How about the same problem, but with each Jar having:
a) a known fail percentage - 40% of the time the Jar fails and produces nothing. Maximize expected win.
b) an unknown fail percentage, evenly distributed between 0 and 100%. Find a strategy that maximizes expected win over many runs (each run has new fail probabilities), by perfectly balancing between exploration of jars and exploitation. If you can find an optimal (and practical) strategy for this one I applaud you!
Also, I solved your example with a simple Python brute-forcer with < 1s run time. I don't know if I care enough to write a parser of your file format just to mail it in ;).
Under 1 sec is amazing. When you say brute force, do you mean that for the first step (TS 1), you took all the three routes available, [0,0], [1,0], [2,0] for jar 1 and 2. Cause that just makes the number of branches too many to be solved in a reasonable amount of time. I would love to have a peek at you code.
It is real brute force, but I do not investigate some stupid nodes.
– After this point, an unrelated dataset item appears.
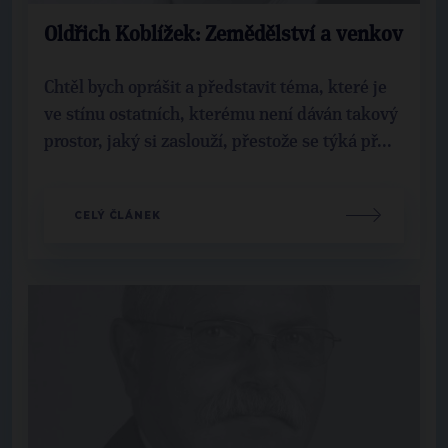
Oldřich Koblížek: Zemědělství a venkov
Chtěl bych oprášit a představit téma, které je
ve stínu ostatních, kterému není dáván takový
prostor, jaký si zaslouží, přestože se týká př...
CELÝ ČLÁNEK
If I choose to not use an available jar during a timestep, I disqualify that jar, until another jar has been used, since there is no point in waiting to use a jar unless you want to save your balls for another jar.
The code is ugly and undocumented. I think the same could be accomplished in less than 10 lines of Haskell :).
http://pastebin.com/MfXK9fwS
An implementation detail is that my branches are actually "jar1" "jar2" and "stepforward". To use a jar many times, you do jar1, jar1, stepforward.
As my first erlang program, I tried to solve this problem. The code is very ugly, and rather long for my taste, but it solves the thing in 917 steps. I also took the case where if no output has been gotten in a particular timestep, then do not consider any jars.